Either way, here are all the reasons why we found it so ridiculously bad, that it was fun to watch. Oh, and *spoiler alert*.
It “borrowed” the made-up country idea
Just like The Princess Diaries, The Princess Switch (eerily similar name, too) is set in a made-up picturesque European country run by its monarchy. Genovia, famous for its pears and fairytale castles bears an uncanny resemblance to Belgravia. Which is actually a place in London and not the location of a famous baking competition.
It also “borrowed” the switch idea
And, just like The Parent Trap, The Princess Switch conveniently thought up a situation just like the Lindsay Lohan classic. One American and one (at least sounds) English lookalike decide to switch lives for the experience. It seems that since the 90s film, there haven’t been many improvements the in special effects departments as there are many shots of the back of heads while the other one is talking.
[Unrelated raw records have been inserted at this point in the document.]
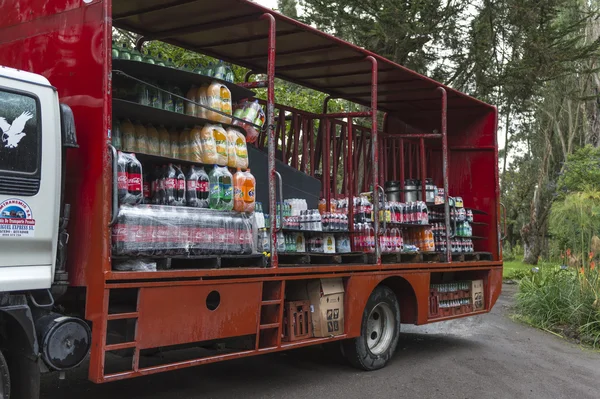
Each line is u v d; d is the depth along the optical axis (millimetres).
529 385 6715
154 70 5090
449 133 10297
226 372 6668
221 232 5215
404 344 8852
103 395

Most of the plot is given away in the first scene
When Stacy finds out that she and Kevin (the sous chef) are invited to the baking competition, even though the invitation doesn’t even include their names, Kevin’s daughter, Olivia, mentions the “handsome prince” twice.It doesn’t take much to figure out that something romantic will subsequently follow involving the prince.
She’s in Chicago at Christmas, so why is she dressed like that
Actually, why is everyone in the Chicago scenes dressed like that? Have they ever been to Chicago in December?
Must she wear it constantly? I guess it’s a good indicator that she’s from Chicago because nothing else is.
As much as Vanessa Hudgens is a great actress, her English accent is somewhat painful to listen to. It could be that I notice it more because I actually do have an English accent, but it’s about as awful as Anne Hathaway’s Yorkshire accent in the film One Day.
Stacey and Lady Margaret Delacourt matching tattoos
Whether the makeup artists forgot to cover up Vanessa Hudgens pinky tattoo, or simply didn’t have the budget to (makes more sense), it was a huge showing of how much effort they put into this film.
Their planning sucks
Surely, the first thing Stacey would teach Lady Margaret Delacourt is her secret handshake with Olivia. And surely Lady Margaret Delacourt would tell Stacey a bit more about her country and her talents. They swap phones but don’t keep in touch as much as they should have, which results in them ending up in the same place at the same time.
All the snow
In the snowball fight scene, there is what looks like, and probably is, sprayed on snow up the sides of the houses they are fighting outside of. Not only that, but when “Stacey” and Kevin fall on to a pile of it, it appears to be so dry and un-snowlike that the usual coldness of it doesn’t affect them and their clothes seem immune to getting wet.
The baking dilemma
It’s a baking competition and Stacey and Kevin don’t realize their mixer won’t work right until the end. Which means that neither of them or the staff noticed beforehand and neither of them used it once throughout making an entire cake. Once they realize, surely a baking competition would have spares? No, they don’t. Stacey mustpuree the berries by hand.
So, are they related?
Stacey and Lady Margaret Delacourt discover that they could be related. Yet, this isn’t followed up or spoken about after they question it. They know that they could be but don’t bother consulting any family members or records and leave it at that.
Not one but TWO couples fall in love in a matter of days
*Knows someone for a few days*
Lady Margaret Delacourt: “I suppose I found out I’m just a normal girl. And, normal girls, they fall in love with normal boys. Like you.”
Stacey: “I love you more than I’ve loved anyone in my whole life.”
The ~mystic~ old man
They never get around to explaining what his purpose was apart from him being around all the time. And, when Stacey asks him if he was in Chicago recently, he asks with wonder how that could possibly be true. So, Belgravian’s haven’t heard of planes yet?